[RECORDS TO PROCESS]:
=-=-=

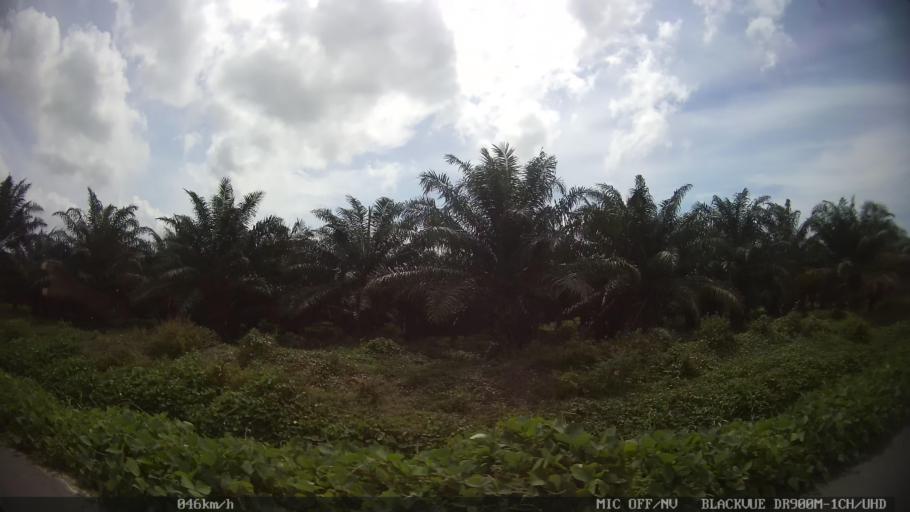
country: ID
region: North Sumatra
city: Percut
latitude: 3.5966
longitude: 98.8393
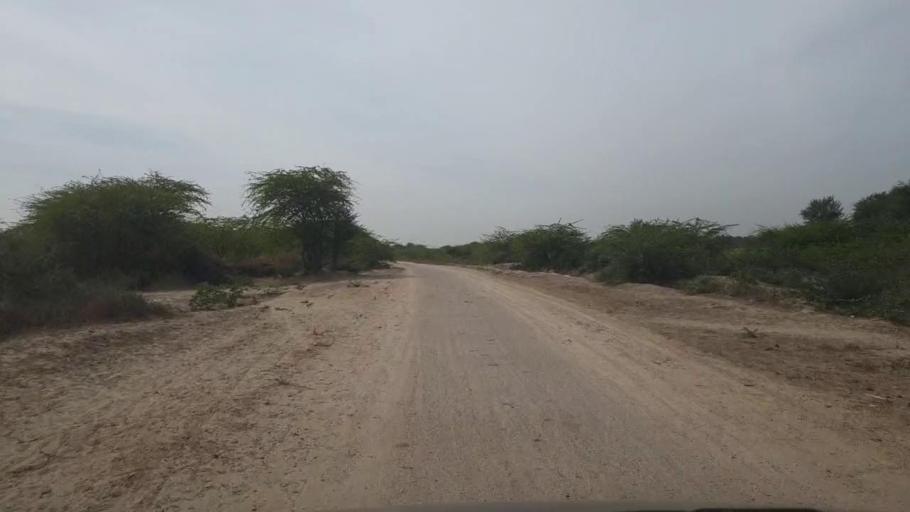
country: PK
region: Sindh
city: Umarkot
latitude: 25.2495
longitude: 69.7189
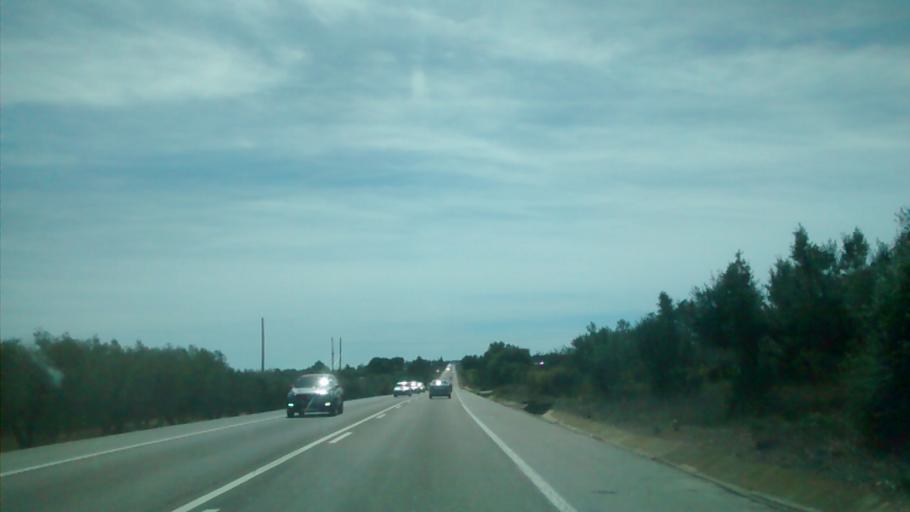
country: ES
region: Catalonia
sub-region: Provincia de Tarragona
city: Sant Carles de la Rapita
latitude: 40.6570
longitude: 0.5885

=-=-=

[CHALLENGE]: Please format the lines in these rows as a JSON list of strings, one string per line with blank lines left out, and leave the pictures out.

[THE SOLUTION]:
[
  "country: ID",
  "region: North Sumatra",
  "city: Percut",
  "latitude: 3.5966",
  "longitude: 98.8393",
  "country: PK",
  "region: Sindh",
  "city: Umarkot",
  "latitude: 25.2495",
  "longitude: 69.7189",
  "country: ES",
  "region: Catalonia",
  "sub-region: Provincia de Tarragona",
  "city: Sant Carles de la Rapita",
  "latitude: 40.6570",
  "longitude: 0.5885"
]